There are a lot of mysterious components within any guitar amp, many of which remain puzzling even to hobbyists who have built a DIY project or two. In the seventh part of Mojotone’s series What Does This Thing Do? we’re examining output transformers and their impact on any guitar amplifier’s sound.
Most tube-amp enthusiasts who at least know their way around the major components will recognize an output transformer (OT), and many might have a basic understanding of the role it plays at the end of the signal chain. Few, however, are likely to have thought through the significance of this chunk of iron, wire and paper in shaping your amp’s overall voice.
In most guitar amplifiers the OT will be the second-largest transformer hanging from the underside of the chassis.
Many amps—a traditional tweed Deluxe, for example—will only have two transformers, making the OT the smaller of the two. In others that carry a choke and/or a reverb transformer, the OT will be next down in size from the power (aka mains) transformer. In many amps (though not all), the OT will be mounted close to the output tubes and output jacks; it functions right between these two links in the chain and it makes sense to keep their connections relatively short.
In simple terms, the OT converts the output tube or tubes’ high-voltage, low-current output signal to a low-voltage, high-current signal, which also makes the tubes’ high-impedance output into a low-impedance signal that can drive a speaker. In short, this is where your guitar signal becomes wattage, and wattage of the sort that can become sound in air through a traditional speaker. The OT’s input, known as the primary, will be designed to receive a signal in the general range of 2,000 to 10,000 ohms—depending on the number and type of output tubes it is designed to work with—and will convert that to a signal of a certain strength (again, depending on the tubes and the OT’s own maximum wattage capabilities) that’s also in the very low 2-ohm to 16-ohm range, as desired to suit the amp’s speaker complement.
All of this might pretty matter of fact, a mere mathematical process—and it is, in one sense.
After all, this is the “transforming” that an output transformer does. As with almost everything else inside a tube amp, though, the way different makes and designs of OTs perform this transformation can have a major impact on any amp’s overall sound.
In very general terms, and in most cases, the size of an OT correlates fairly directly with its wattage-generating potential and therefore the volume it helps to produce, in conjunction with a set of output tubes with which it was designed to work. The rule of thumb is “more iron = more volume and better low-end reproduction,” but clever designers can use that equation to tweak their results in either direction. If a large, weighty OT might be able to help a pair of 6L6 output tubes reach their maximum potential of about 50 watts (in push-pull, class A/B), that might be something a designer will take advantage of in a large amp intended for big-stage use, but the same might work against an effort to produce the best-sounding mid-sized amp, or one with smaller speakers that can’t take the power or the bass content.

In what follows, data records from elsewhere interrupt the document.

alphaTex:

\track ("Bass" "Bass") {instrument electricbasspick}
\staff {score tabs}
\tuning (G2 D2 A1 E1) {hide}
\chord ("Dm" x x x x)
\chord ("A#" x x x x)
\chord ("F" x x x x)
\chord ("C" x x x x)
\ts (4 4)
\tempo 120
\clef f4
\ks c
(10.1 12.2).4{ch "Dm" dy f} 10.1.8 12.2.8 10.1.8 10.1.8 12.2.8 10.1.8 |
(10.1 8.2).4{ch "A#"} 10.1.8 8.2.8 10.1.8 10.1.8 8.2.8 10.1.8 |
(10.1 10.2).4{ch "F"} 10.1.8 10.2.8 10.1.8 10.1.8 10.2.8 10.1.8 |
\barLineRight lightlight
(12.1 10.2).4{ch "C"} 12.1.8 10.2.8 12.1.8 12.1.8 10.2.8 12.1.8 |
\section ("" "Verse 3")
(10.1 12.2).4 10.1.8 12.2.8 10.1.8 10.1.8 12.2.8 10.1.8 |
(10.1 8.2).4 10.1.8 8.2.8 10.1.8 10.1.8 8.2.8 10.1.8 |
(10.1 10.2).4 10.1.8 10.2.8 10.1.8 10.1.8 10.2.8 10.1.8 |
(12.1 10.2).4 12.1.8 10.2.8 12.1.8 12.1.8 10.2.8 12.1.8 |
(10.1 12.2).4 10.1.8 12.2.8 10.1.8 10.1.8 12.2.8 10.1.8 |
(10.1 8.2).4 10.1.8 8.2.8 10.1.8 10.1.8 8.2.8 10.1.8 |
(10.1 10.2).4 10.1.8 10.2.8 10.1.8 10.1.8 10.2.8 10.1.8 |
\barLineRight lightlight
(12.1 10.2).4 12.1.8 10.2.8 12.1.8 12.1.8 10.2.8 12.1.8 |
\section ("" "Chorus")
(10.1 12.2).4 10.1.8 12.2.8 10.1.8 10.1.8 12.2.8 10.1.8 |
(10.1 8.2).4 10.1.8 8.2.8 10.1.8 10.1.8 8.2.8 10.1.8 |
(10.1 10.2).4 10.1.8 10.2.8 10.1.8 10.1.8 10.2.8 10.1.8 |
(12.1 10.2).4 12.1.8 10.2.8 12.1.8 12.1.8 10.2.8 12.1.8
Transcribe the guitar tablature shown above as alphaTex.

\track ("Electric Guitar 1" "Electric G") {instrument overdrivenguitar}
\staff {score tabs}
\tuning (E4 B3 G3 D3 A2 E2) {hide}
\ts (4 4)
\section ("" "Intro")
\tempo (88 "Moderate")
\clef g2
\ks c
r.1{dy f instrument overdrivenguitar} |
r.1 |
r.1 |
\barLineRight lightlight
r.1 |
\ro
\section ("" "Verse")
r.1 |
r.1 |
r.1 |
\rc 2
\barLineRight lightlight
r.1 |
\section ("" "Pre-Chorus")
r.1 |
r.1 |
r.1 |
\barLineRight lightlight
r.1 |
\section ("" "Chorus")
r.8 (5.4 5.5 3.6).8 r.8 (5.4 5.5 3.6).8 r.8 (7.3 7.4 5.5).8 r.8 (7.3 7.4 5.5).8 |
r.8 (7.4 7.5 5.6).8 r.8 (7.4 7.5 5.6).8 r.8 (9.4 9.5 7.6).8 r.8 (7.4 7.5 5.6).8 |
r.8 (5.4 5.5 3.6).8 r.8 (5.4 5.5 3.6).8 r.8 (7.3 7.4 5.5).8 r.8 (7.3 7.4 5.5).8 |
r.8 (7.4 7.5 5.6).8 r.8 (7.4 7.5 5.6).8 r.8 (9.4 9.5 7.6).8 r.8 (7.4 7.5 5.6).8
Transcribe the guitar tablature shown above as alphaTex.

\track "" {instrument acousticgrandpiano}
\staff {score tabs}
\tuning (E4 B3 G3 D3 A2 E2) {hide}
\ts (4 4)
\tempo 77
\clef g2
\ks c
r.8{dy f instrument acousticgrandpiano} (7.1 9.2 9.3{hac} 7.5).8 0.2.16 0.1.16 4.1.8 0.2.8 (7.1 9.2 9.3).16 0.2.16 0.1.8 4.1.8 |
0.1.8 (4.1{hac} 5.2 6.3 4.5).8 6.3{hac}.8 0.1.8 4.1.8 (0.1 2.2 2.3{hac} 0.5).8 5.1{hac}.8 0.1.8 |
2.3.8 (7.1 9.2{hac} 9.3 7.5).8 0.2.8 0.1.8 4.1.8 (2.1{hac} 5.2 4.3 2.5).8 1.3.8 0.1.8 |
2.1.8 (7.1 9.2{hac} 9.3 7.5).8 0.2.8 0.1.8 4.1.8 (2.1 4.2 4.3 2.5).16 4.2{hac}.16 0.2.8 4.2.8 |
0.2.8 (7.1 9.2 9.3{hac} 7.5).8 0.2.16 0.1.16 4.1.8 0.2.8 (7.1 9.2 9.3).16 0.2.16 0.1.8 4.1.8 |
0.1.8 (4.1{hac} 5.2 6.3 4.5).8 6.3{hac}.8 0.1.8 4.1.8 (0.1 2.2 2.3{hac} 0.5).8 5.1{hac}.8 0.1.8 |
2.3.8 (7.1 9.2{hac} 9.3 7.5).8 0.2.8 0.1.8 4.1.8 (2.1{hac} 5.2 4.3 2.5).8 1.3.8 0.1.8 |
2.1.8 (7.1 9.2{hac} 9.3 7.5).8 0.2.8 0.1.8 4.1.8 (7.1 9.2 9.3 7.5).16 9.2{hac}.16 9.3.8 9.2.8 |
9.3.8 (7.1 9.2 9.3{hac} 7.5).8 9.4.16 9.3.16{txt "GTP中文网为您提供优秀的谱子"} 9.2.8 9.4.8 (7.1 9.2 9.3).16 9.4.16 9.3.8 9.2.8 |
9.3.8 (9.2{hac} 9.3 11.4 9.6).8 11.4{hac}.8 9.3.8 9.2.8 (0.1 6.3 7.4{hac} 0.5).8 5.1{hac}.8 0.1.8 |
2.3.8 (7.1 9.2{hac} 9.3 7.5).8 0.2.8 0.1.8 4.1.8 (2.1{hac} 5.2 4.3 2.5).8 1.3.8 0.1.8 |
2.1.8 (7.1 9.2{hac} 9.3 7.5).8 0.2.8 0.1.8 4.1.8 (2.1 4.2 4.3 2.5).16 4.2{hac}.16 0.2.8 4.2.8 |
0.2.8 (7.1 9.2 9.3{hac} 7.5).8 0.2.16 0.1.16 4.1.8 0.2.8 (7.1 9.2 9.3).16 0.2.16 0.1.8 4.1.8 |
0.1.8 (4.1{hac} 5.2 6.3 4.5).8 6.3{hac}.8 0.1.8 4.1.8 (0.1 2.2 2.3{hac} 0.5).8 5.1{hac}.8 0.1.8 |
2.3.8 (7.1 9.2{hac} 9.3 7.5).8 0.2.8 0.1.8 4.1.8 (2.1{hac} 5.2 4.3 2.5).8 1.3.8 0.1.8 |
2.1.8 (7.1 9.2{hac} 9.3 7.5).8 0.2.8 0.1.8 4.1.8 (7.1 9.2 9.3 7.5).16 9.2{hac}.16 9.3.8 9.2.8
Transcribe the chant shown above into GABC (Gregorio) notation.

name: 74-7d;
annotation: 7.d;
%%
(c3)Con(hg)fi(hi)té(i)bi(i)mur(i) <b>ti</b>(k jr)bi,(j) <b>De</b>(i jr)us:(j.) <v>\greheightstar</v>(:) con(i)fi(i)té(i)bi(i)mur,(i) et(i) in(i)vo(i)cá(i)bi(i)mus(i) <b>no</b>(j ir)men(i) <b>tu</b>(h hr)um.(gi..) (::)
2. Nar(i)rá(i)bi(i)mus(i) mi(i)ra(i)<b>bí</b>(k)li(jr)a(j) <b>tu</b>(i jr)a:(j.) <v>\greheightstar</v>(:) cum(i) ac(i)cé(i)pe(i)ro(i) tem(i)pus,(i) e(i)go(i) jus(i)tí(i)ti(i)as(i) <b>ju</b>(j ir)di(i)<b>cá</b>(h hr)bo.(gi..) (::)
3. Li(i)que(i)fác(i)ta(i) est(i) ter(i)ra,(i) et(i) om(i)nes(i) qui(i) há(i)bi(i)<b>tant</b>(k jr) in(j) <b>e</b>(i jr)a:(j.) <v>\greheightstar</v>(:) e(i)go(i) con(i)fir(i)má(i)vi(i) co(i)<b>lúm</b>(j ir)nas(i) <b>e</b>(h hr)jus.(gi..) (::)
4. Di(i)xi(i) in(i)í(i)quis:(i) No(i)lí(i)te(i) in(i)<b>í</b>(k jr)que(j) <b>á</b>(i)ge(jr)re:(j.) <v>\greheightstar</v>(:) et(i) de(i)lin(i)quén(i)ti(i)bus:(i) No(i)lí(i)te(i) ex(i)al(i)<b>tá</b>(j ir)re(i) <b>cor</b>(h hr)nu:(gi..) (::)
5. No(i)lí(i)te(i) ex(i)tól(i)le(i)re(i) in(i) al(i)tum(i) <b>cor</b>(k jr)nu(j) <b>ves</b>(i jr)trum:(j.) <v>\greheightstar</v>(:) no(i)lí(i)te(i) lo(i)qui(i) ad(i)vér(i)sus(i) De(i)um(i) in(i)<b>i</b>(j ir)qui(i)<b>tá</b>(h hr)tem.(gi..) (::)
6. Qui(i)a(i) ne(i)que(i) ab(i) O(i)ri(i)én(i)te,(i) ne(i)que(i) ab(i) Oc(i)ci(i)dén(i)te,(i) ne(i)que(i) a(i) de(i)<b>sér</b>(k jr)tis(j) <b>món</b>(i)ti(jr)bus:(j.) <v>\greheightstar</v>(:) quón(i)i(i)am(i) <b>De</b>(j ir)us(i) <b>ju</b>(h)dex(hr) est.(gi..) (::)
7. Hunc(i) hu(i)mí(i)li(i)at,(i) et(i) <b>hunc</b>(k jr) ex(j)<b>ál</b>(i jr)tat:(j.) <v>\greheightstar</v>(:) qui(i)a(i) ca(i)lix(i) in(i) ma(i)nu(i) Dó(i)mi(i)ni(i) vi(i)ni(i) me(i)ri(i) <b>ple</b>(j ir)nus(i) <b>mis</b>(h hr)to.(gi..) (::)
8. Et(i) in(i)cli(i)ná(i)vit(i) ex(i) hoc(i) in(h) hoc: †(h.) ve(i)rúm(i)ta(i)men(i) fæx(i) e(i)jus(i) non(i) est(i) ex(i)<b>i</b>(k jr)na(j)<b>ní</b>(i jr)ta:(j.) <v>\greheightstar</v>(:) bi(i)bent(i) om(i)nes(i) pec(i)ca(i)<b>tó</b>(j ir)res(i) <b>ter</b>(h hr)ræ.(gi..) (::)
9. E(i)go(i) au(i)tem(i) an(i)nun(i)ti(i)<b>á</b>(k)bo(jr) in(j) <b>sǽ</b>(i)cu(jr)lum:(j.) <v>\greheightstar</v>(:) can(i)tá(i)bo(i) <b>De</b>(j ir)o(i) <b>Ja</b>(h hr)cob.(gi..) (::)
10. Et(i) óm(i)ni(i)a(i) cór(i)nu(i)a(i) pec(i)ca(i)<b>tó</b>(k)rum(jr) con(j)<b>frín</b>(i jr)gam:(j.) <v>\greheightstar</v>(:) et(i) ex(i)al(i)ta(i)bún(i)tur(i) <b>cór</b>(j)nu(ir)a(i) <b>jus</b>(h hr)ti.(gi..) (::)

Fender, for example, did exactly this in selecting its OTs for several classic models: the black-panel Super Reverb, Tremolux, and Vibrolux Reverb of the mid ’60s all used a pair of 6L6s in the output stage, but these were configured with a larger OT in the Super Reverb to generate 45 watts through a 4x10" speaker cab, and a relatively smaller OT in the latter two to generate around 30 to 35 watts through a smaller 2x10" speaker complement. Why produce all that power and low-end rumble if the speakers can’t handle it and the end user doesn’t need it? Leo Fender and his team clearly saw they could make the OT selection work to the design’s favor in either direction, and they used that potential wisely.
So if size does matter in OT selection, that’s not to say that bigger is always better. A big, heavy OT will roar with a lot of volume and, eventually, thick, meaty overdrive when you get a large amp cranked up to where it can deliver the goods. But if you’re hoping to achieve amp-based overdrive at relatively lower volumes—even from the same types of tubes—you might want a smaller OT that will saturate more quickly, at a volume level where the heftier OT remains sharp and clean. (Obviously, the reverse of this applies if you’re sound requires maximum headroom at loud volumes.)
In addition to these considerations regarding OT selection, it’s worth noting that—all else being equal—larger OTs generally cost more than smaller, so this might be a factor in the parts chosen by more economical manufacturers. If the OT in a lower-budget or bargain-basement tube amp with a pair of 6L6s or EL34s in the output stage appears to be significantly smaller than that in a more expensive hand-wired make carrying the same tubes, chances are it was selected partly out of cost… and even if they both advertise putting out “50 watts,” you can probably guess which one will be louder.
Note that output transformers are designed to work with specific output tubes, so you should check the manufacturer’s specs carefully when selecting and OT for a new amp build or a replacement for an existing amp. Most guitar-amp transformer manufacturers and suppliers will understand the points discussed above, and many can be great resources when you’re looking for a part to help dial in the overall sound of your amp. In any case, arming yourself with a little more knowledge of what an output transformer does and how it’s composition will affect your sound can certainly help you achieve your sonic ends more successfully, and adds a potentially powerful new dimension to your tone quest.